#NOFILTER

É comum ver nas redes sociais fotos bonitas, especialmente de natureza, com a hashtag #nofilter.
É como se o "embelezamento artificial" estivesse naturalizado. Quando é autêntico tem que avisar. E as pessoas comentam surpreendidas: "Nossa! Que céu! Sem filtro?! Uau!"
O filtro se infiltrou. No céu, nas árvores, na modelagem do corpo, no tom da pele, na quadratura do queixo, no branco do sorriso.
Meu notebook veio com um studio de edição embutido. Cada vez que ligo o zoom, o aplicativo aparece automaticamente para que eu possa colocar um batom, mudar o tamanho dos meus olhos, alterar a pele e outros detalhes de expressão. Chocante.
O que sobra? Como navegar neste tempo pós-moderno sendo apenas nós mesmos? Porque o fabricado se tornou tão glamouroso e o autêntico uma raridade esquecida?
Do universo virtual onde tudo pode ser transformado, colocamos também esta filtragem no mundo real. Parece cada vez mais difícil encontrar um rosto sem botox, uma expressão sem retoques, um corpo sem enxertos ou mutilações. Peço desculpas pela sinceridade, não quero ofender ou desqualificar qualquer escolha. Mas sinto tristeza quando vejo - enquanto fenômeno da nossa era - a indústria da beleza sendo tão venerada.
Esta normalização da "fake-beleza" acaba criando e sustentando um padrão inatingível e confuso, no qual somos levados a acreditar e perpetuar. Especialmente entre jovens que se alimentam do glamour das redes sociais e de mulheres de meia idade como eu, que relutam para assumir o cabelo branco, as rugas de expressão, a barriguinha indesejada.
Se chegamos ao ponto de ter que avisar #nofilter quando uma foto é especial, significa que lá no fundo, talvez inconscientemente, acreditamos que o autêntico é menos bonito do que o fabricado.

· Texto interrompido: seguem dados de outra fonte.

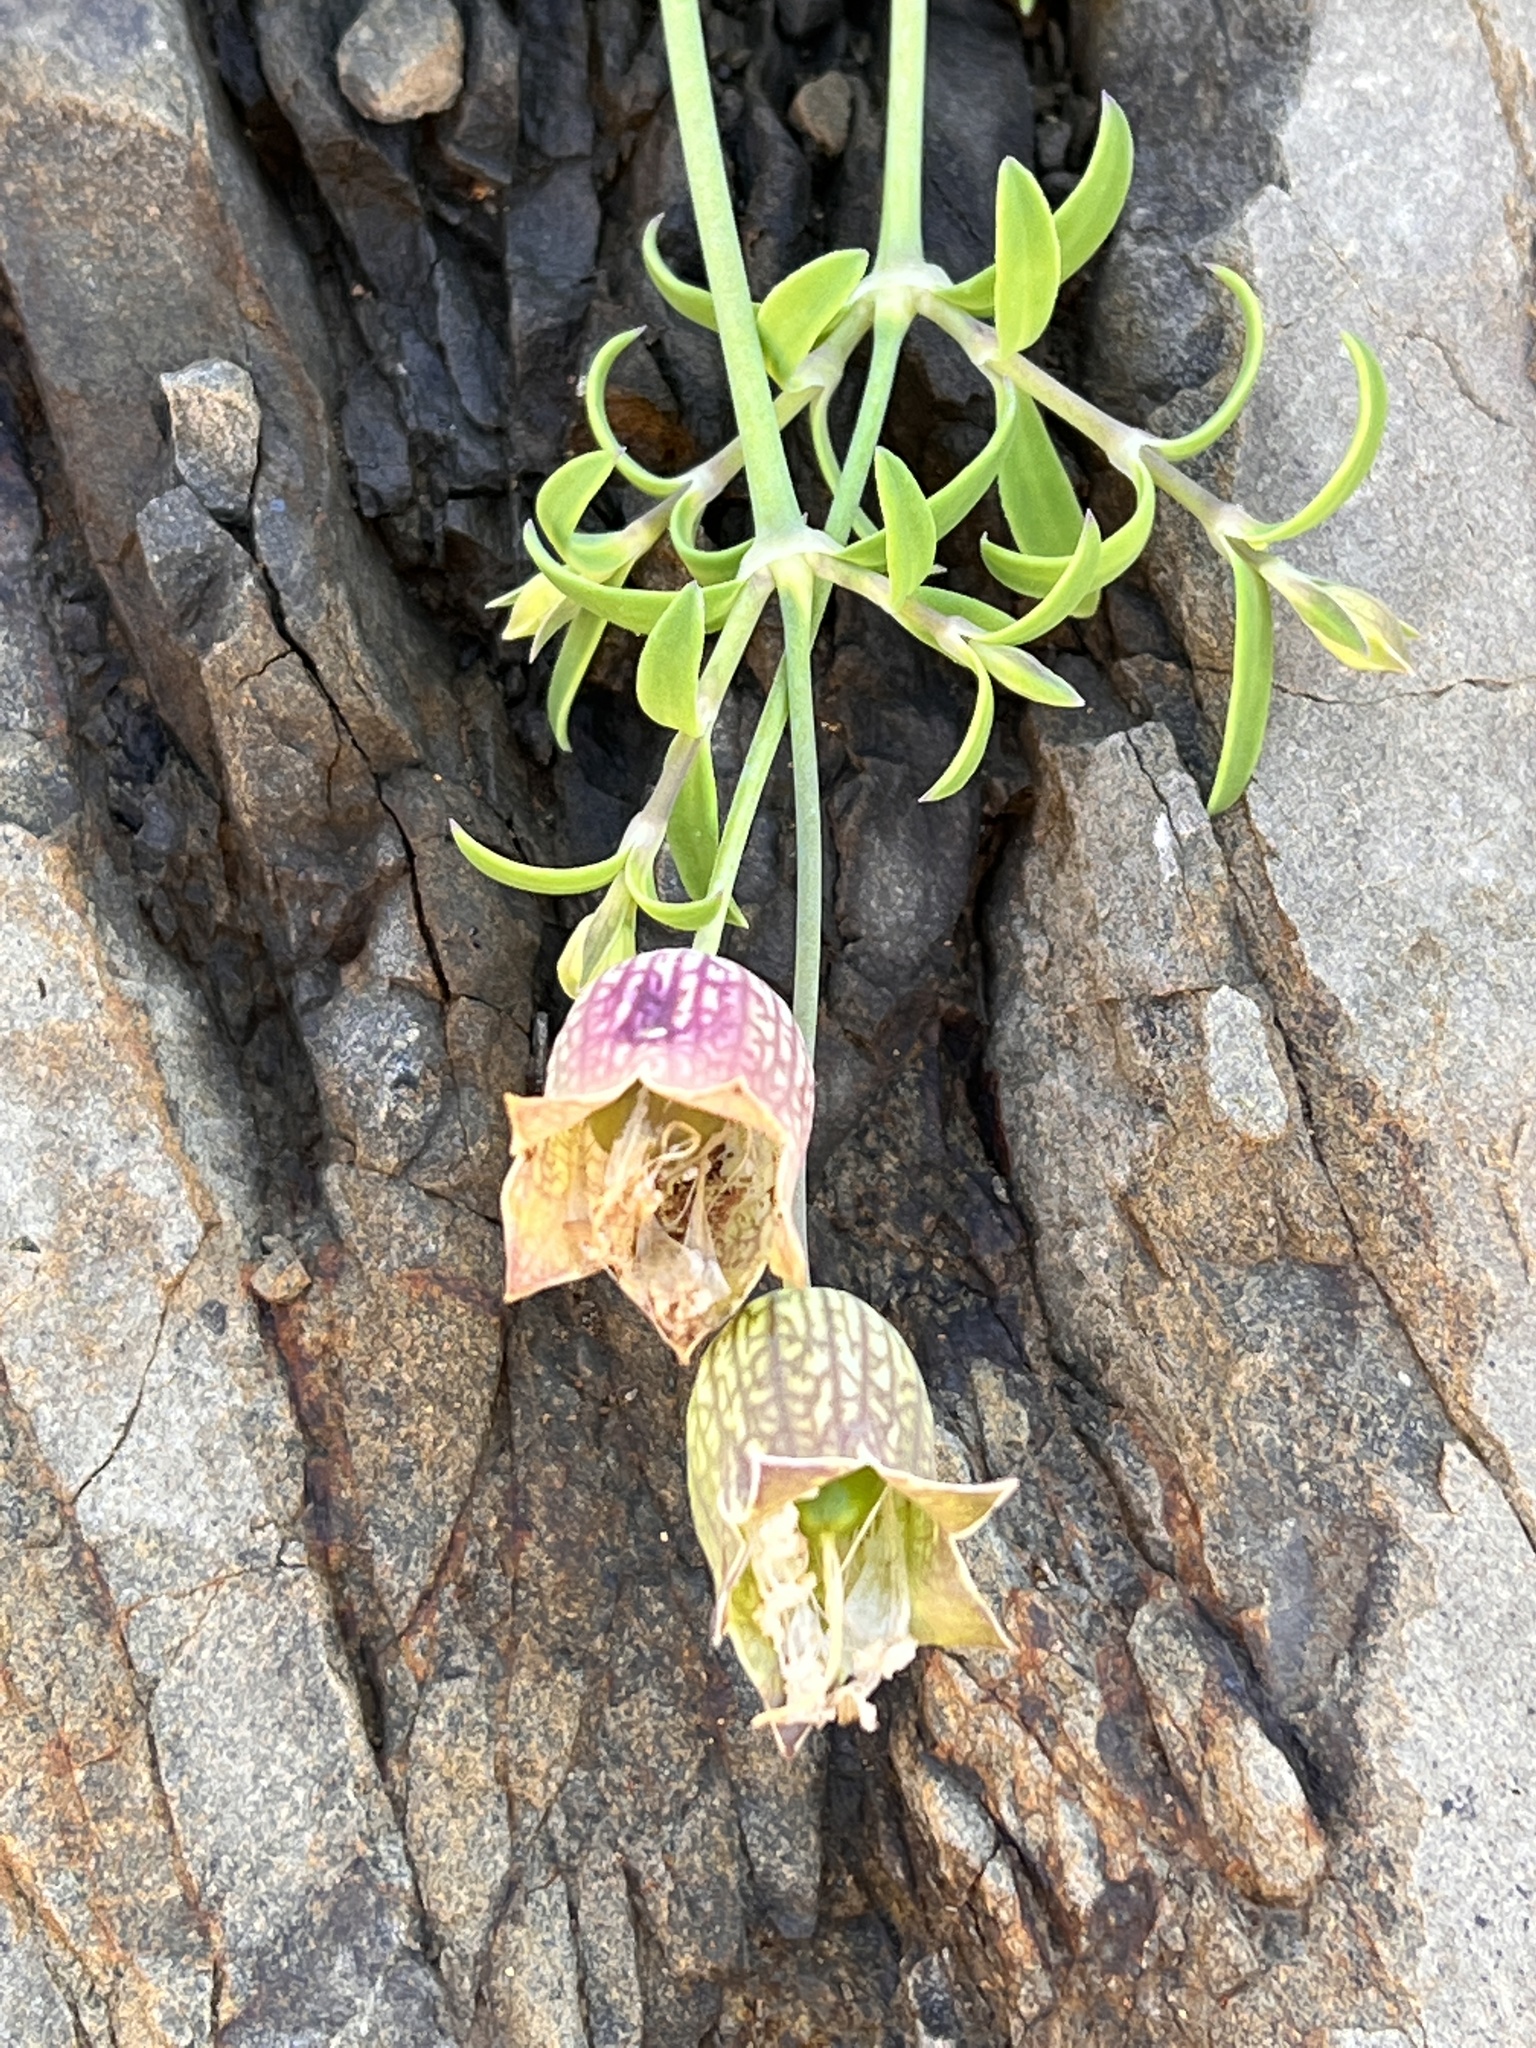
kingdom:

E é aqui - exatamente neste ponto - que eu peço licença para discordar. Porque como já dizia Clarice Lispector "a realidade é inacreditável".
Para ver o inacreditável da realidade, precisamos treinar nossos sentidos. Beleza precisa de conexão. Ela nos pede passagem o tempo todo, mas estamos muito ocupados com coisas urgentes e importantes. Não temos tempo para levantar os olhos para o céu, ouvir o arrulhar do beija-flor, cantar para um bebê, cheirar alecrim, acariciar um bichano, assoprar um dente de leão, sentir o vento no rosto, abraçar uma criança, dançar a vida ou simplesmente agradecer. Achamos que precisamos fabricar a beleza, como se ela já não existisse.
A realidade é mesmo inacreditável. Não precisamos de tantos filtros, nem para embelezar o que nos cerca e nem para esconder quem somos. Nenhum efeito instagramático se sobrepõe ao brilho dos olhos quando a alma está acordada.
Uma mulher que sorri sua história em rugas e riscos é tão esplendorosa como uma árvore centenária de raízes fortes e frutos doces.
Talvez estejamos entrando em um tempo no qual precisamos aprender que glamour demais esconde o que a verdade reflete. Entender que quanto mais essencial, mais vivo. Não cair na tentação de envernizar em vez de revelar. Adentrar no labirinto emocional e ir além das promessas vazias. Atrever-se a cavocar a terra interior para descobrir nossas sementes de beleza escondidas.
Em qualquer hora, em qualquer lugar, podemos encontrar beleza. Até mesmo a vulnerabilidade é bela. A beleza da autenticidade é viva, vestida de intensidade, uma aquarela de emoções. Que nós, enquanto humanidade, possamos vivê-la em toda a sua plenitude. Sem filtros.